Dataset records
_ _ _ _ _ _ _

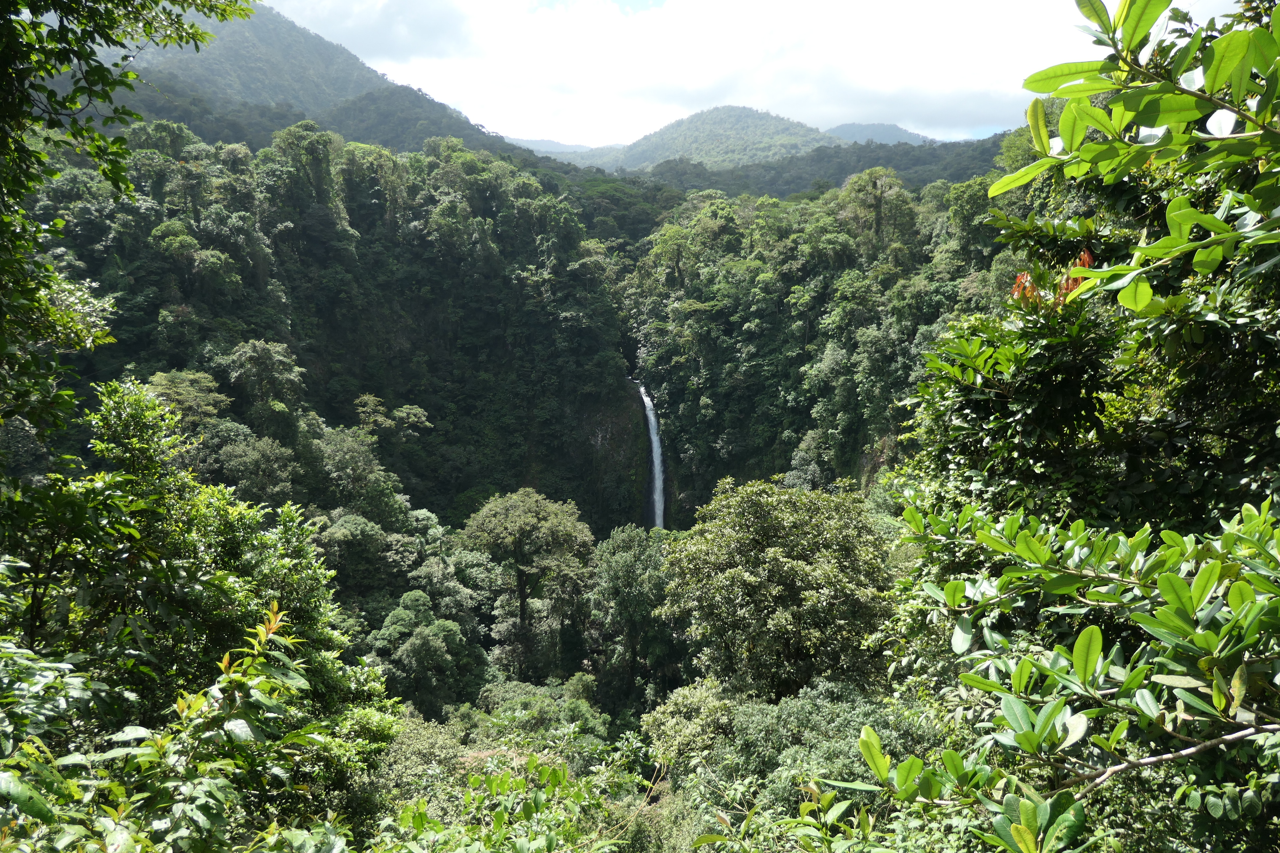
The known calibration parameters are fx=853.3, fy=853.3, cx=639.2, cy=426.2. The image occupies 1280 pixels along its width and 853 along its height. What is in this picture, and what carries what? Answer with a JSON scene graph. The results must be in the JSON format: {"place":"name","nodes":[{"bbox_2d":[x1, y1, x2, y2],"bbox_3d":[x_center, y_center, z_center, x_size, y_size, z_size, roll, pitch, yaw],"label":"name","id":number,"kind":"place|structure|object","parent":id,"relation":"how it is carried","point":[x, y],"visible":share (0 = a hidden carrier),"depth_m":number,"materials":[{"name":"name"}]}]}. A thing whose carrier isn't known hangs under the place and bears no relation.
{"place":"outdoors","nodes":[
{"label":"outdoors","id":0,"kind":"place"},
{"bbox_2d":[81,0,533,166],"label":"mountain","id":1,"kind":"structure","parent":0,"point":[219,48],"materials":[{"name":"green plant"}]},
{"bbox_2d":[39,127,642,541],"label":"forested hill","id":2,"kind":"structure","parent":0,"point":[364,247],"materials":[{"name":"green plant"}]},
{"bbox_2d":[145,369,229,427],"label":"tree","id":3,"kind":"object","parent":2,"relation":"on","point":[196,379],"visible":0.55,"depth_m":36.58,"materials":[{"name":"green plant"}]},
{"bbox_2d":[213,432,300,503],"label":"tree","id":4,"kind":"object","parent":2,"relation":"on","point":[266,449],"visible":0.88,"depth_m":35.59,"materials":[{"name":"green plant"}]},
{"bbox_2d":[223,339,305,436],"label":"tree","id":5,"kind":"object","parent":2,"relation":"on","point":[266,361],"visible":0.92,"depth_m":40.21,"materials":[{"name":"green plant"}]},
{"bbox_2d":[263,123,343,233],"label":"tree","id":6,"kind":"object","parent":2,"relation":"on","point":[301,152],"visible":0.84,"depth_m":54.78,"materials":[{"name":"green plant"}]},
{"bbox_2d":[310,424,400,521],"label":"tree","id":7,"kind":"object","parent":2,"relation":"on","point":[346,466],"visible":0.9,"depth_m":40.41,"materials":[{"name":"green plant"}]},
{"bbox_2d":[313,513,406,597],"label":"tree","id":8,"kind":"object","parent":2,"relation":"on","point":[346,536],"visible":0.81,"depth_m":35.49,"materials":[{"name":"green plant"}]},
{"bbox_2d":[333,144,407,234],"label":"tree","id":9,"kind":"object","parent":2,"relation":"on","point":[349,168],"visible":0.83,"depth_m":60.19,"materials":[{"name":"green plant"}]},
{"bbox_2d":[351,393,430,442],"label":"tree","id":10,"kind":"object","parent":2,"relation":"on","point":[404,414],"visible":0.87,"depth_m":49.51,"materials":[{"name":"plant"}]},
{"bbox_2d":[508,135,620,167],"label":"distant hill","id":11,"kind":"structure","parent":0,"point":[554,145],"materials":[{"name":"green plant"}]},
{"bbox_2d":[603,105,840,173],"label":"hill","id":12,"kind":"structure","parent":0,"point":[797,130],"materials":[{"name":"green plant"}]},
{"bbox_2d":[263,0,1245,155],"label":"sky","id":13,"kind":"structure","parent":0,"point":[842,120],"materials":[{"name":"white"}]},
{"bbox_2d":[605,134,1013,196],"label":"hill","id":14,"kind":"structure","parent":0,"point":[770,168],"materials":[{"name":"green plant"}]},
{"bbox_2d":[624,171,1010,529],"label":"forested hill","id":15,"kind":"structure","parent":0,"point":[697,312],"materials":[{"name":"green plant"}]},
{"bbox_2d":[639,381,666,530],"label":"waterfall","id":16,"kind":"structure","parent":15,"relation":"on","point":[647,401],"materials":[{"name":"white liquid"}]},
{"bbox_2d":[834,169,914,261],"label":"tree","id":17,"kind":"object","parent":15,"relation":"on","point":[877,222],"visible":0.84,"depth_m":55.07,"materials":[{"name":"green plant"}]},
{"bbox_2d":[821,121,938,145],"label":"hill","id":18,"kind":"structure","parent":0,"point":[865,128],"materials":[{"name":"green plant"}]},
{"label":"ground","id":19,"kind":"structure","parent":0},
{"bbox_2d":[0,0,257,447],"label":"tree","id":20,"kind":"object","parent":19,"relation":"on","point":[91,53],"visible":0.99,"depth_m":5.23,"materials":[{"name":"green plant"}]},
{"bbox_2d":[0,598,380,852],"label":"shrub","id":21,"kind":"object","parent":19,"relation":"on","point":[186,712],"visible":0.98,"depth_m":3.48,"materials":[{"name":"green plant"}]},
{"bbox_2d":[0,379,399,832],"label":"tree","id":22,"kind":"object","parent":19,"relation":"on","point":[136,404],"visible":0.94,"depth_m":6.33,"materials":[{"name":"green plant"}]},
{"bbox_2d":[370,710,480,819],"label":"shrub","id":23,"kind":"object","parent":19,"relation":"on","point":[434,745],"visible":0.51,"depth_m":15.80,"materials":[{"name":"green plant"}]},
{"bbox_2d":[366,591,485,717],"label":"tree","id":24,"kind":"object","parent":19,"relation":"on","point":[424,640],"visible":0.96,"depth_m":32.24,"materials":[{"name":"green plant"}]},
{"bbox_2d":[372,751,639,852],"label":"shrub","id":25,"kind":"object","parent":19,"relation":"on","point":[524,782],"visible":0.96,"depth_m":6.55,"materials":[{"name":"green plant"}]},
{"bbox_2d":[458,488,595,679],"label":"tree","id":26,"kind":"object","parent":19,"relation":"on","point":[522,526],"visible":0.99,"depth_m":38.83,"materials":[{"name":"plant"}]},
{"bbox_2d":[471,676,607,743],"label":"bush","id":27,"kind":"object","parent":19,"relation":"on","point":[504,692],"visible":0.65,"depth_m":26.45,"materials":[{"name":"green plant"}]},
{"bbox_2d":[586,525,675,711],"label":"tree","id":28,"kind":"object","parent":19,"relation":"on","point":[627,571],"visible":0.9,"depth_m":36.97,"materials":[{"name":"green plant"}]},
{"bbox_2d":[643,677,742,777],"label":"tree","id":29,"kind":"object","parent":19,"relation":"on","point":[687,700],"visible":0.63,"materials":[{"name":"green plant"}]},
{"bbox_2d":[661,477,898,702],"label":"tree","id":30,"kind":"object","parent":19,"relation":"on","point":[750,518],"visible":0.95,"depth_m":18.67,"materials":[{"name":"green plant"}]},
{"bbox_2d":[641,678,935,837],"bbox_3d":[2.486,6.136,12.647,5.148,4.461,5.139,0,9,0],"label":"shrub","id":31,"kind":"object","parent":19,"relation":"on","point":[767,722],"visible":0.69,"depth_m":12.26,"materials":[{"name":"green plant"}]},
{"bbox_2d":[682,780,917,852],"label":"shrub","id":32,"kind":"object","parent":19,"relation":"on","point":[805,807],"visible":0.98,"depth_m":4.69,"materials":[{"name":"green plant"}]},
{"bbox_2d":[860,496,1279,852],"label":"shrub","id":33,"kind":"object","parent":19,"relation":"on","point":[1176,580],"visible":1,"depth_m":2.85,"materials":[{"name":"green plant"}]},
{"bbox_2d":[888,0,1279,852],"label":"tree","id":34,"kind":"object","parent":19,"relation":"on","point":[1223,538],"visible":0.99,"depth_m":3.49,"materials":[{"name":"green plant"}]},
{"bbox_2d":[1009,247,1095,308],"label":"plant","id":35,"kind":"object","parent":34,"relation":"attached to","point":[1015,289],"visible":0.3,"depth_m":5.03,"materials":[{"name":"orange plant"}]},
{"bbox_2d":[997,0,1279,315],"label":"tree branch","id":36,"kind":"object","parent":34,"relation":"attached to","point":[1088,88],"visible":1,"depth_m":2.76,"materials":[{"name":"green plant"}]}
]}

_ _ _ _ _ _ _

Print all data above verbatim, except pictures.

The known calibration parameters are fx=853.3, fy=853.3, cx=639.2, cy=426.2. The image occupies 1280 pixels along its width and 853 along its height. What is in this picture, and what carries what? Answer with a JSON scene graph. The results must be in the JSON format: {"place":"name","nodes":[{"bbox_2d":[x1, y1, x2, y2],"bbox_3d":[x_center, y_center, z_center, x_size, y_size, z_size, roll, pitch, yaw],"label":"name","id":number,"kind":"place|structure|object","parent":id,"relation":"how it is carried","point":[x, y],"visible":share (0 = a hidden carrier),"depth_m":number,"materials":[{"name":"name"}]}]}. A thing whose carrier isn't known hangs under the place and bears no relation.
{"place":"outdoors","nodes":[
{"label":"outdoors","id":0,"kind":"place"},
{"bbox_2d":[81,0,533,166],"label":"mountain","id":1,"kind":"structure","parent":0,"point":[219,48],"materials":[{"name":"green plant"}]},
{"bbox_2d":[39,127,642,541],"label":"forested hill","id":2,"kind":"structure","parent":0,"point":[364,247],"materials":[{"name":"green plant"}]},
{"bbox_2d":[145,369,229,427],"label":"tree","id":3,"kind":"object","parent":2,"relation":"on","point":[196,379],"visible":0.55,"depth_m":36.58,"materials":[{"name":"green plant"}]},
{"bbox_2d":[213,432,300,503],"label":"tree","id":4,"kind":"object","parent":2,"relation":"on","point":[266,449],"visible":0.88,"depth_m":35.59,"materials":[{"name":"green plant"}]},
{"bbox_2d":[223,339,305,436],"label":"tree","id":5,"kind":"object","parent":2,"relation":"on","point":[266,361],"visible":0.92,"depth_m":40.21,"materials":[{"name":"green plant"}]},
{"bbox_2d":[263,123,343,233],"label":"tree","id":6,"kind":"object","parent":2,"relation":"on","point":[301,152],"visible":0.84,"depth_m":54.78,"materials":[{"name":"green plant"}]},
{"bbox_2d":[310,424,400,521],"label":"tree","id":7,"kind":"object","parent":2,"relation":"on","point":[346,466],"visible":0.9,"depth_m":40.41,"materials":[{"name":"green plant"}]},
{"bbox_2d":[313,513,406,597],"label":"tree","id":8,"kind":"object","parent":2,"relation":"on","point":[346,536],"visible":0.81,"depth_m":35.49,"materials":[{"name":"green plant"}]},
{"bbox_2d":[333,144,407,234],"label":"tree","id":9,"kind":"object","parent":2,"relation":"on","point":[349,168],"visible":0.83,"depth_m":60.19,"materials":[{"name":"green plant"}]},
{"bbox_2d":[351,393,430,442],"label":"tree","id":10,"kind":"object","parent":2,"relation":"on","point":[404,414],"visible":0.87,"depth_m":49.51,"materials":[{"name":"plant"}]},
{"bbox_2d":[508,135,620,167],"label":"distant hill","id":11,"kind":"structure","parent":0,"point":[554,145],"materials":[{"name":"green plant"}]},
{"bbox_2d":[603,105,840,173],"label":"hill","id":12,"kind":"structure","parent":0,"point":[797,130],"materials":[{"name":"green plant"}]},
{"bbox_2d":[263,0,1245,155],"label":"sky","id":13,"kind":"structure","parent":0,"point":[842,120],"materials":[{"name":"white"}]},
{"bbox_2d":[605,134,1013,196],"label":"hill","id":14,"kind":"structure","parent":0,"point":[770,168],"materials":[{"name":"green plant"}]},
{"bbox_2d":[624,171,1010,529],"label":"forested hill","id":15,"kind":"structure","parent":0,"point":[697,312],"materials":[{"name":"green plant"}]},
{"bbox_2d":[639,381,666,530],"label":"waterfall","id":16,"kind":"structure","parent":15,"relation":"on","point":[647,401],"materials":[{"name":"white liquid"}]},
{"bbox_2d":[834,169,914,261],"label":"tree","id":17,"kind":"object","parent":15,"relation":"on","point":[877,222],"visible":0.84,"depth_m":55.07,"materials":[{"name":"green plant"}]},
{"bbox_2d":[821,121,938,145],"label":"hill","id":18,"kind":"structure","parent":0,"point":[865,128],"materials":[{"name":"green plant"}]},
{"label":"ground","id":19,"kind":"structure","parent":0},
{"bbox_2d":[0,0,257,447],"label":"tree","id":20,"kind":"object","parent":19,"relation":"on","point":[91,53],"visible":0.99,"depth_m":5.23,"materials":[{"name":"green plant"}]},
{"bbox_2d":[0,598,380,852],"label":"shrub","id":21,"kind":"object","parent":19,"relation":"on","point":[186,712],"visible":0.98,"depth_m":3.48,"materials":[{"name":"green plant"}]},
{"bbox_2d":[0,379,399,832],"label":"tree","id":22,"kind":"object","parent":19,"relation":"on","point":[136,404],"visible":0.94,"depth_m":6.33,"materials":[{"name":"green plant"}]},
{"bbox_2d":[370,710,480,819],"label":"shrub","id":23,"kind":"object","parent":19,"relation":"on","point":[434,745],"visible":0.51,"depth_m":15.80,"materials":[{"name":"green plant"}]},
{"bbox_2d":[366,591,485,717],"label":"tree","id":24,"kind":"object","parent":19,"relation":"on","point":[424,640],"visible":0.96,"depth_m":32.24,"materials":[{"name":"green plant"}]},
{"bbox_2d":[372,751,639,852],"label":"shrub","id":25,"kind":"object","parent":19,"relation":"on","point":[524,782],"visible":0.96,"depth_m":6.55,"materials":[{"name":"green plant"}]},
{"bbox_2d":[458,488,595,679],"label":"tree","id":26,"kind":"object","parent":19,"relation":"on","point":[522,526],"visible":0.99,"depth_m":38.83,"materials":[{"name":"plant"}]},
{"bbox_2d":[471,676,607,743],"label":"bush","id":27,"kind":"object","parent":19,"relation":"on","point":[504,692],"visible":0.65,"depth_m":26.45,"materials":[{"name":"green plant"}]},
{"bbox_2d":[586,525,675,711],"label":"tree","id":28,"kind":"object","parent":19,"relation":"on","point":[627,571],"visible":0.9,"depth_m":36.97,"materials":[{"name":"green plant"}]},
{"bbox_2d":[643,677,742,777],"label":"tree","id":29,"kind":"object","parent":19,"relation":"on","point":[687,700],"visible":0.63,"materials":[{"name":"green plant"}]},
{"bbox_2d":[661,477,898,702],"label":"tree","id":30,"kind":"object","parent":19,"relation":"on","point":[750,518],"visible":0.95,"depth_m":18.67,"materials":[{"name":"green plant"}]},
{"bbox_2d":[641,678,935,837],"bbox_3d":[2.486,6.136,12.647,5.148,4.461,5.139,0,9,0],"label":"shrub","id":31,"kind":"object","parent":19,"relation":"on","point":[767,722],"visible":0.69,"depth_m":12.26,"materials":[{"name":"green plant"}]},
{"bbox_2d":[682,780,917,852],"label":"shrub","id":32,"kind":"object","parent":19,"relation":"on","point":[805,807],"visible":0.98,"depth_m":4.69,"materials":[{"name":"green plant"}]},
{"bbox_2d":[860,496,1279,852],"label":"shrub","id":33,"kind":"object","parent":19,"relation":"on","point":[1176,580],"visible":1,"depth_m":2.85,"materials":[{"name":"green plant"}]},
{"bbox_2d":[888,0,1279,852],"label":"tree","id":34,"kind":"object","parent":19,"relation":"on","point":[1223,538],"visible":0.99,"depth_m":3.49,"materials":[{"name":"green plant"}]},
{"bbox_2d":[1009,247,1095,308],"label":"plant","id":35,"kind":"object","parent":34,"relation":"attached to","point":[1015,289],"visible":0.3,"depth_m":5.03,"materials":[{"name":"orange plant"}]},
{"bbox_2d":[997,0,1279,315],"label":"tree branch","id":36,"kind":"object","parent":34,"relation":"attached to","point":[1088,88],"visible":1,"depth_m":2.76,"materials":[{"name":"green plant"}]}
]}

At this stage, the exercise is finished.